At the risk of sounding like the Grinch, what on Earth is the Government thinking of with its €100 electricity rebate for every household?
I know electricity prices have gone up. And there is a good case for supporting those worst hit. But giving €100 to every household is handing a lot of cash to people who simply don’t need it. Household savings have reached a record during the pandemic and the deposit accounts of many households are already flowing over.
It is not surely beyond the expertise of a Government who thought up ways to funnel billions to businesses and individuals as the pandemic hit to think of a better way via a mix of welfare and perhaps tax measures.
It may be impossible to precisely target these kind of initiatives. But that does not justify wasting money by giving it to better-off households, many of which will hardly notice.

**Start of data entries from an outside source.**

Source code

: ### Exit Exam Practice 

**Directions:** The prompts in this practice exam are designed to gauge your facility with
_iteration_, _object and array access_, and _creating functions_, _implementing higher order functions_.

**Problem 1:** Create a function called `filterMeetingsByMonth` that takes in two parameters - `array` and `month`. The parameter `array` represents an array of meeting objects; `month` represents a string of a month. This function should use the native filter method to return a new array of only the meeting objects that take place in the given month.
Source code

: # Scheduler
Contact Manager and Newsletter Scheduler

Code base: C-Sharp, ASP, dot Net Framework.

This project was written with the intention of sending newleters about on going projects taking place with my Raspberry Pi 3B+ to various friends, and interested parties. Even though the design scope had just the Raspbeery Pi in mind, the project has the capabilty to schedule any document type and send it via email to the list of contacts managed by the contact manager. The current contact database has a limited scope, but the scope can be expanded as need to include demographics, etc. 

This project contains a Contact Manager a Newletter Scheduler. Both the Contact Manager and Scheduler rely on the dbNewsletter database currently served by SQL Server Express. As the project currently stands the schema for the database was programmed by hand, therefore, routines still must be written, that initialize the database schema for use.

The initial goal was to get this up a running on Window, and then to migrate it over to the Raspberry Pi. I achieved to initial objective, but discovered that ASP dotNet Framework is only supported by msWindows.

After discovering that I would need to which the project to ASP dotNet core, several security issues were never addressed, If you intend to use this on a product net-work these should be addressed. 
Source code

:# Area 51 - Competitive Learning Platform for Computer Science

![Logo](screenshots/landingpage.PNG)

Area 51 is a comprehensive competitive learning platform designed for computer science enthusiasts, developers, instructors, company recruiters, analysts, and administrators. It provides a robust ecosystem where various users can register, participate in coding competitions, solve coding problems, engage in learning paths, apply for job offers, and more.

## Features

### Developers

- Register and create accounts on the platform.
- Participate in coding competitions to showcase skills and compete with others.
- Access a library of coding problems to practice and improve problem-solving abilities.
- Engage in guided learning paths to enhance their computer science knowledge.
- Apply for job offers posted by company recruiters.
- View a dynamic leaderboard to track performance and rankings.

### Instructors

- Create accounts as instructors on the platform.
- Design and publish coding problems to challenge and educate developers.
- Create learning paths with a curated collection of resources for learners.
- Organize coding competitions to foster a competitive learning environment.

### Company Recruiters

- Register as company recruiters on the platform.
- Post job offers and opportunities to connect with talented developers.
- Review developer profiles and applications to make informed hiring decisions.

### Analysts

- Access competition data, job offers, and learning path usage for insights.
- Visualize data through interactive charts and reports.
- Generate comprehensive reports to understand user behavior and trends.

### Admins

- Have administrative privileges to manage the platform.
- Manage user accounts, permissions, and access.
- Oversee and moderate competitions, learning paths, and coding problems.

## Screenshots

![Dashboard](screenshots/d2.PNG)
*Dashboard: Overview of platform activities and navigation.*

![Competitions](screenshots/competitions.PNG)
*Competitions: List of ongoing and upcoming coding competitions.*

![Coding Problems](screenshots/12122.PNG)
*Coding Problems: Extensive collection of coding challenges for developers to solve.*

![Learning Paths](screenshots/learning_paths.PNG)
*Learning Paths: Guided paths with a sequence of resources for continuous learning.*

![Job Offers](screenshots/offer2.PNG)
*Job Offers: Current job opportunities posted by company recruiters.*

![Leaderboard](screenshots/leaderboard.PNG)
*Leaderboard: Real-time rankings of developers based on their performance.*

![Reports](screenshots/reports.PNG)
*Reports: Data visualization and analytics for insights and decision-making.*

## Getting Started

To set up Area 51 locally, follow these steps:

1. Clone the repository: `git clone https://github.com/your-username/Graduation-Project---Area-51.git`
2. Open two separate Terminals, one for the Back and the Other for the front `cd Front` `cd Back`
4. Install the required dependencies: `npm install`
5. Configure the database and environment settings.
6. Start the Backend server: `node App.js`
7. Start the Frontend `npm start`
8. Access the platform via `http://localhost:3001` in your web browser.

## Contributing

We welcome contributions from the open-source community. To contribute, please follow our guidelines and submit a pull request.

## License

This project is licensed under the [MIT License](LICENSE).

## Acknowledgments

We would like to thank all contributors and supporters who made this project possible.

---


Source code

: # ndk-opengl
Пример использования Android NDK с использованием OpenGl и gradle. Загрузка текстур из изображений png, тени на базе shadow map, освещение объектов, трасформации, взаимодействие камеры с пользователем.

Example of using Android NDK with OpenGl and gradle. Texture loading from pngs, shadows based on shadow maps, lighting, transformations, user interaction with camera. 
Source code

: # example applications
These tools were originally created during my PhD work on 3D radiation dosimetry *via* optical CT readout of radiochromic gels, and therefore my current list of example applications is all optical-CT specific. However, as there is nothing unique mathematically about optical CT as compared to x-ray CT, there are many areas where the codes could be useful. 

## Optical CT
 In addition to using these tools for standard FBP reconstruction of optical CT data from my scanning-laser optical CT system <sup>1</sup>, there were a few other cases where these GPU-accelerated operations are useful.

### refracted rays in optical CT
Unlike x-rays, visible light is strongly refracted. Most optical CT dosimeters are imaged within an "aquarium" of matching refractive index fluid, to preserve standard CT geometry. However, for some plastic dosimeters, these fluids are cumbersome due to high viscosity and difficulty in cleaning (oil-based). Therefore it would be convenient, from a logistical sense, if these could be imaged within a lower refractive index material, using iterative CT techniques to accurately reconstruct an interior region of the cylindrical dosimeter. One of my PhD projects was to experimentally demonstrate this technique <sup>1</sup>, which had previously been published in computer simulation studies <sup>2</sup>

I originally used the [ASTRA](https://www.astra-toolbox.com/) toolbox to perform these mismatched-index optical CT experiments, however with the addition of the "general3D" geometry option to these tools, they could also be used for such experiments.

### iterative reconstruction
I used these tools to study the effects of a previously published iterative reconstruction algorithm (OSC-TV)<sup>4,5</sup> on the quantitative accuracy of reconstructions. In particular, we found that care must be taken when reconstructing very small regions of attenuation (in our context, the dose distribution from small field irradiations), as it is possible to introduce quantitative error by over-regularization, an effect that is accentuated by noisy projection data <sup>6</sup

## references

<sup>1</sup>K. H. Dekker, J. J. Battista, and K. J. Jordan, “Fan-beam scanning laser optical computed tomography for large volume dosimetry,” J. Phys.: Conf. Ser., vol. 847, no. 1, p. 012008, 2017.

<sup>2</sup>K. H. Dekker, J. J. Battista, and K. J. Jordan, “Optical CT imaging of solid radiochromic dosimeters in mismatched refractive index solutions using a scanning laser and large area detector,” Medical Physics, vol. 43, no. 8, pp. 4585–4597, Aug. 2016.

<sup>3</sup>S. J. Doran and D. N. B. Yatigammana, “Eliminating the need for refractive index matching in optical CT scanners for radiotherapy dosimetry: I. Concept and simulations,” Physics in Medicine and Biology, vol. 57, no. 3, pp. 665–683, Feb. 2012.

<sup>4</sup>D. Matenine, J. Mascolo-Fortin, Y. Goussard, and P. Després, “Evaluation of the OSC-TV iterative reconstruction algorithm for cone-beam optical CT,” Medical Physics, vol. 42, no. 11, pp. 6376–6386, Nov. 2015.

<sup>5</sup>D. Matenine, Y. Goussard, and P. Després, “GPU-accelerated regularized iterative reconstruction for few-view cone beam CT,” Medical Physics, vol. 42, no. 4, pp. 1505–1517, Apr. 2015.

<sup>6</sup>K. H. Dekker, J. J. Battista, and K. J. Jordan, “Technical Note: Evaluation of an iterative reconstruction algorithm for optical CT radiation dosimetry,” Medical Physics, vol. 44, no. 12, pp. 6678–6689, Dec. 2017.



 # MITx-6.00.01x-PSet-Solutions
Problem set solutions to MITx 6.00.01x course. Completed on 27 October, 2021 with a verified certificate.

The rebate won't mean much to many Government voters – and won't be enough to win over those now supporting other parties
The Opposition reaction was instructive. Sinn Féin said that the money should be paid as quickly as possible and that people not be left waiting for their €100 until next spring. People Before Profit said they couldn't oppose giving people money, but it should be more. Labour and the Social Democrats at least both argued that the money should be better targeted.
Nobody will vote against giving people free money. No one questioned where the money was coming from. And no one seems to have noticed that the move, which will cost €210 million, comes as there are signs from international central banks that the interest rate cycle has turned.
The days of “free money” for governments are drawing to an end – we can only hope that borrowing costs remain moderate, but they will certainly not be at zero interest rates for much longer. Higher inflation is leading central banks to react in this regard – and this will put the squeeze on exchequers to reduce borrowing.
Limited ability
Higher prices are also troubling voters. But bar protecting the vulnerable there is a limited amount the Government can do, at least in the short term, even if there are long-term challenges and opportunities in marrying affordability with green energy provision.
The latest ESRI report said that Budget 2022 had done a reasonable job in protecting incomes against expected inflation through tax and welfare changes, although some households were exposed, and more would be if inflation takes off. Indeed, there is a debate to be had about how the return of inflation is dealt with in tax and welfare measures in future budgets.
But random payments like the €100 rebate to 2.1 million households are not the way to go. It looks like a messy compromise between Ministers who wanted to “do something” and those who wanted to ensure it was a once-off event.
The Government, with some justification, will defend its pandemic record, but it has – perhaps inevitably – delayed the delivery on other agendas
The Government can afford it. Borrowing this year will likely come in below €10 billion, half the initial forecast. The €210 million will hardly make a blip in next year’s figure. There is plenty of leeway in the budget plans, as things now stand, although the impact of the Omicron variant remains unclear.
But there were other ways to do this. The amount of cash involved would, for example, have been enough to give a once-off two-thirds bonus to all welfare recipients in a week during the spring – in other words, one week where payments were 166 per cent of the normal rate.
In addition to the Christmas bonus – a double payment – this would have gone some way to protecting the less well-off from higher inflation.
But with Sinn Féin's populist-led programme appearing to resonate with voters, the Government seems to be panicking. The decision was made to target "middle Ireland", a mythical constituency composed of many different interests, many now moving away from their traditional political homes in Fine Gael and Fianna Fáil.
Avoiding the issues
But the electricity rebate won’t mean much to many Government voters – and won’t be enough to win over those now supporting other parties.
Like the promise of income tax cuts in the years ahead, most likely to be more than offset by tax rises elsewhere, it is not addressing the issues that have pushed people away from the Coalition parties – the housing crisis, queues in healthcare, and a seeming inability to make real progress on these big issues; to get “stuff” done.
The Government, with some justification, will defend its pandemic record, but it has – perhaps inevitably – delayed the delivery on other agendas.
Addressing the big issues and funding climate transition comes amid the signs that the interest rate cycle has turned. This will, at some stage, change the debate in Ireland, although probably not for a while yet.
The Bank of England has increased interest rates this week and the US Federal Reserve is eyeing three increases next year. Both are running down their massive programme of support for government borrowing and the ECB will do likewise.
Even if an ECB interest rate increase is some way off, the cost to the State of borrowing is set to start to creep gradually higher and investors will again be assessing the financial outlook for different states.
The State ends 2021 with borrowing much lower than expected and likely to fall further next year. We have some leeway. But more careful management of spending may again be in vogue – or become a necessity – before too long. And the Government is, after all, spending our money, raised from taxes – or borrowed and paid for by future taxes.
Spending a chunk of it on giving cash to households which have more than enough of a financial cushion to absorb higher energy prices is a waste, both financially and, surely, politically. It is out of step with a generally appropriate budget policy for next year. The opinion polls are rattling nerves in the Coalition. But this is a poor response.